LightReader

Chapter 2 - Astra-9 Alarms

The lights aboard Astra-9 flickered again—but this time, every alarm in the ship shrieked at once.

Red strobes flashed across the engineering bay.

The air vibrated with layered warning tones.

Holographic panels filled the room like a swarm of frantic insects.

QUANTUM CORE UNSTABLE

GRAVIMETRIC SHEAR DETECTED

UNKNOWN FIELD INTERFERENCE

DISTANCE: 180,000 KM AND CLOSING

Orion's fingers flew across the interface, dismissing half the alerts just to see the ones that actually mattered.

"Lyra!" he shouted into the comm. "Report your sector!"

"Gravity wells forming inside the ship!" she yelled back. "Micro singularities—tiny but unstable!"

Micro singularities inside the ship?

That shouldn't be possible. That couldn't be possible.

Unless—

He looked up at the observation windows again.

The fractal dragon glided through space with the effortless grace of something that had lived in vacuum far longer than humans could imagine. Its body radiated patterns—recursive loops of light and shadow that pulsed like a living algorithm.

Every pulse made Astra-9 shudder.

Commander Rhea's voice boomed through internal comms.

"All hands, brace for impact.

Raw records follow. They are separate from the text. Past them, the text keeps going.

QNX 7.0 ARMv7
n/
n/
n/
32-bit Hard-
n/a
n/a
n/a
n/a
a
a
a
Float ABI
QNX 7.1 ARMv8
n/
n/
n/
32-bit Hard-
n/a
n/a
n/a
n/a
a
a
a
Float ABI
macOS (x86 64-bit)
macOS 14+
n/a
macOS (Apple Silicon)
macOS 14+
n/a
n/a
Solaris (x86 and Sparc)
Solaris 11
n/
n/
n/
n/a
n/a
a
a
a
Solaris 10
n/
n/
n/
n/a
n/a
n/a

Tactical, raise shields. Engineering, stabilize the quantum core. Now!"

Orion slammed a command into the console.

"That's what I'm trying to do—core oscillations are off the charts!"

"Can we shut it down?" Rhea demanded.

"If we shut it down," Orion said, "we'll lose our shield matrix and drift into the anomaly."

"And if we don't?"

Orion glanced at the numbers.

"Then the core rips itself apart."

Rhea swore.

Outside, the dragon drew closer, its fractal wings stretching wider than Astra-9's hull. Its presence bent gravitational fields, twisted plasma currents, and made spacetime hum like plucked strings.

Yet it did not attack.

It simply… observed.

Almost curious.

Lyra's voice cut in again.

"Orion, listen. The singularities are stabilizing when the creature pulses. It's controlling the distortions, not causing them to worsen."

Orion frowned.

"Wait—are you saying it's preventing the ship from collapsing?"

"I'm saying," Lyra replied, "that without it, we'd already be dead."

The dragon tilted its massive head, as though responding to her words.

Then it opened its mouth—not to roar, but to emit a deep harmonic tone. The sound wasn't audible; it resonated purely through vibration, through gravity, through mathematics itself.

Orion watched in stunned amazement as the ship's alarms began to shut down one by one.

The quantum core stabilizer readings flattened.

The gravimetric shear readings reversed.

The micro singularities vanished.

"What… what is it doing?" Orion whispered.

Lyra's breath trembled through comms.

"I think… it's communicating."

Suddenly, every console aboard Astra-9 shut off.

Darkness overwhelmed the ship like a curtain falling.

Then a single line of glowing text appeared on Orion's darkened screen:

WE ARE NOT ENEMIES.

WE ARE WARNING YOU.

Orion felt his heartbeat freeze.

Lyra whispered, "Orion… something else is coming through the tear."

He turned slowly toward the observation window.

Behind the fractal dragon, inside the swirling corridor of geometry, hundreds of massive silhouettes were emerging.

Not creatures.

Not machines.

Ships.

Thousands of them.

Refugee ships.

Escaping something.

And the dragon?

A guardian.

The alarms flashed one last time.

SPATIAL COLLAPSE INBOUND.

PREPARE FOR IMPACT.

Orion grabbed the console.

The universe was changing—and he was in the center of it.